Il “segno” non è necessariamente una condanna inesorabile. Parliamo piuttosto di probabilità che cambiano
Dopo un anno, il divario si amplia in modo netto. E il fenomeno si ripete in ogni tipo di scuola, in ogni area geografica ed in ogni fascia sociale. Anzi, tende a crescere nei contesti più agiati. E diverse evidenze suggeriscono che l’ambiente giochi un ruolo. Un’analisi accurata dello studio, infatti, mostra che il divario non aumenta semplicemente con l’età dei bambini, ma con l’esposizione alla scuola: a parità di età, il gap cresce nei bambini che hanno avuto più mesi di istruzione formale. Tra le ipotesi avanzate dagli studiosi per spiegare questo fenomeno, c’è anche quella che chiama in causa gli stereotipi di genere. Per esempio, è stato osservato che molti insegnanti tendono ad attribuire i successi dei maschi al talento, e quelli delle femmine all’impegno. Una distorsione, spesso inconsapevole, che può minare la fiducia delle bambine in sé stesse e nelle proprie capacità, proprio negli anni in cui si costruisce l’identità scolastica.
Se il contesto può arrivare a plasmare in così poco tempo la traiettoria d’apprendimento, allora è lì che occorre intervenire.
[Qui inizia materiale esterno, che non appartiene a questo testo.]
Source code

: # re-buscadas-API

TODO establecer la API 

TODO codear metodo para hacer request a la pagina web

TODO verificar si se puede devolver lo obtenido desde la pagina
Torniamo allora alla domanda iniziale: è davvero tutto “merito”? Se i circuiti cerebrali che ci permettono di ragionare, comprendere, apprendere sono scolpiti dai contesti in cui cresciamo, e se tali contesti sono caratterizzati da profonde iniquità, è il concetto stesso di “merito” a dover essere messo in discussione.
Il cervello umano non è una macchina chiusa e autonoma, ma un sistema poroso e aperto agli influssi dell’ambiente. Dietro ogni successo o insuccesso scolastico, dietro ogni test superato o fallito, ci sono non solo tratti personali, ma anche reti neurali modellate, giorno dopo giorno, dall’esperienza del mondo che edifichiamo.
Nuove politiche per l’infanzia, dall’accesso a un’abitazione dignitosa ai servizi educativi per i più piccoli, dalla genitorialità supportata alla qualità dell’aria che respiriamo e del cibo che mangiamo, non sono solo strumenti di equità sociale. Sono leve strutturali per lo sviluppo cognitivo, per la costruzione di connessioni neurali più solide, per garantire a tutti i bambini buone basi dell’apprendimento. In questo senso, parlare di “merito”, senza considerare l’ambiente che plasma fisicamente il cervello, rischia di essere una narrazione incompleta. E più che una celebrazione del talento, rischia di diventare una legittimazione delle disuguaglianze.